History of the NCCA
The “National Christopher Columbus Day Celebrations”
1970s The Committee achieved its goal, and in 1971 Columbus Day was first observed as a federal holiday, in accordance with a bill signed by President Lyndon Johnson in 1968. The 1971 celebration, billed as “The First National Christopher Columbus Day Celebration” was a three-day affair, with the National Columbus Day Committee as the prime mover. It featured both a religious and a civic ceremony on Sunday, with an evening concert at Constitution Hall, a parade on Monday (the new holiday), and a gala concert at the Kennedy Center as well as a “Salute to Columbus” Victory Ball at the Washington Hilton. (More details, and the story of how Columbus Day became a federal holiday, are contained on pp. 5-10 of the WCCA program booklet for 1996.)
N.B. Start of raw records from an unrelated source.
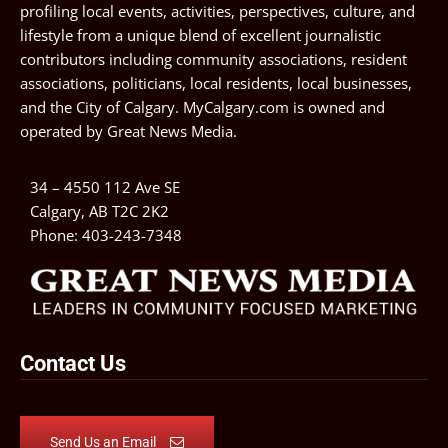
profiling local events, activities, perspectives, culture, and
lifestyle from a unique blend of excellent journalistic
contributors including community associations, resident
associations, politicians, local residents, local businesses,
and the City of Calgary. MyCalgary.com is owned and
operated by
Great News Media
.
34 – 4550 112 Ave SE
Calgary, AB T2C 2K2
Phone:
403-243-7348
Contact Us
Send Us an Email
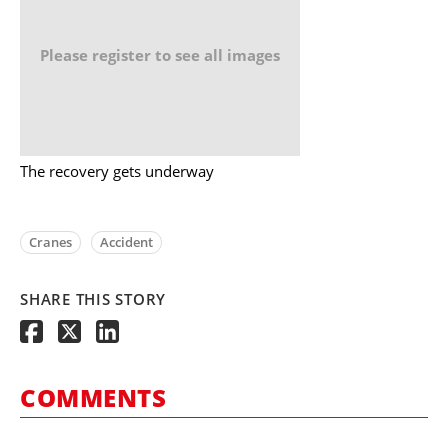
Please register to see all images
The recovery gets underway
Cranes
Accident
SHARE THIS STORY
COMMENTS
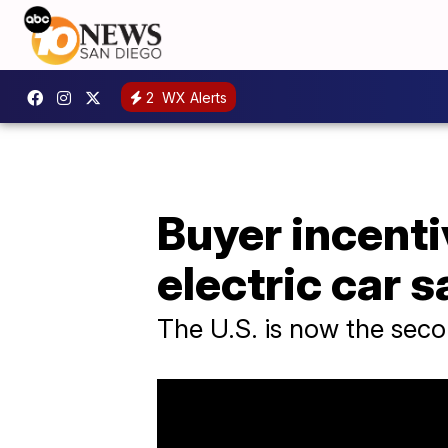
2
WX Alerts
Buyer incenti
electric car s
The U.S. is now the secon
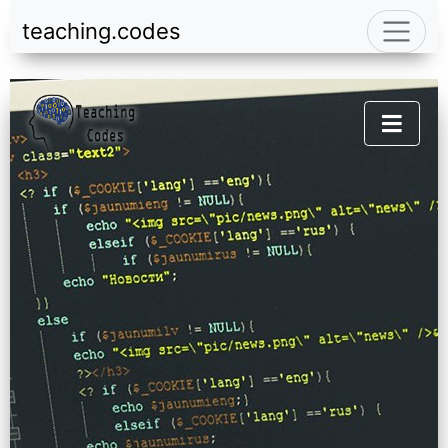
teaching.codes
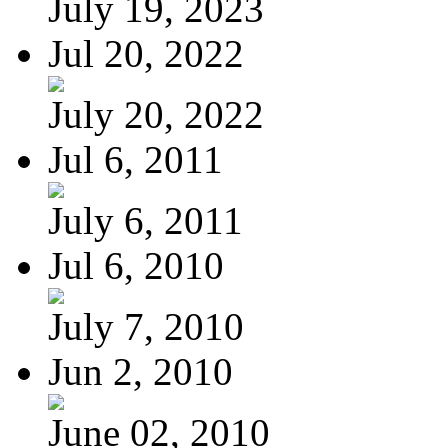
July 19, 2023
Jul 20, 2022
July 20, 2022
Jul 6, 2011
July 6, 2011
Jul 6, 2010
July 7, 2010
Jun 2, 2010
June 02, 2010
The “Second National Christopher Columbus Day Celebration” the following year, 1972, featured addresses by Secretary of Transportation John Volpe, Supreme Knight John McDevitt of the Knights of Columbus, and Italian Ambassador Egidio Ortona, with a dinner and gala celebration in the evening. The next year, the wreath-laying ceremonies for the “Third National Christopher Columbus Day Celebration,” as it was named in 1973, again featured Volpe, now Ambassador to Italy, with music by the Army Band, and a black tie dinner in the evening at the Sheraton Park Hotel.
In the years 1972-1975, the ceremonies were sponsored by Amerito, an umbrella organization of American-Italian groups, along with the Knights of Columbus and the National Park Service. Music was provided by the Holy Rosary band in the last two of these years Then in the 1976 bicentennial year, the American Italian Bicentennial Commission took over the role handled by Amerito, alongside the other two sponsors.
The civic ceremony at the national Columbus memorial followed a special religious celebration at the National Shrine of the Immaculate Conception, and included a welcome by Mayor Walter E. Washington, remarks by Hon.Blair Lee, Lieutenant. Governor of Maryland, an address by Hon. Pete V. Domenici, United States Senator from New Mexico, an address by President Gerald R. Ford (who also laid a wreath), closing remarks by Rev. Timothy S. Healy, S.J., President of Georgetown University, and the playing of Col. Charles Gabriele’s “Christopher Columbus March” by the Navy band under the baton of the Secretary of the Navy, Hon. J. William Middendorf II. A “Festival of the Arts” was also held. Supreme Knight Dechant in 1979
The descriptive title, “National Christopher Columbus Day Celebration” would continue to be used in the latter half of the 1970s. In 1978, Amerito resumed its collaborative sponsorship with the Knights of Columbus of the metropolitan Area (DC, Maryland, and Virginia), and the National Park Service. In 1979, an address was given by Virgil C. Dechant, relatively new in his position as Supreme Knight of the K. of C.
By the mid-1980s, Amerito had receded into the background with sponsorship of the celebration primarily left to the Knights of Columbus of the area in collaboration with the Park Service, although with support from Italian and Spanish organizations. The general pattern that had evolved included: posting of the Colors; the national anthems of the US, Italy, and Spain; invocation; a welcome; introduction of guests (usually with brief remarks by them); reading of Columbus Day proclamations from the President and the Mayor of Washington; some kind of entertainment interlude with music and/or dancing; addresses; and presentation of wreaths, escorted by the Fourth Degree Color Corps of the Knights of Columbus. The religious celebration, also with Color Corps participation, has usually been handled separately at a different place and time, most commonly on the Sunday preceding the Monday holiday.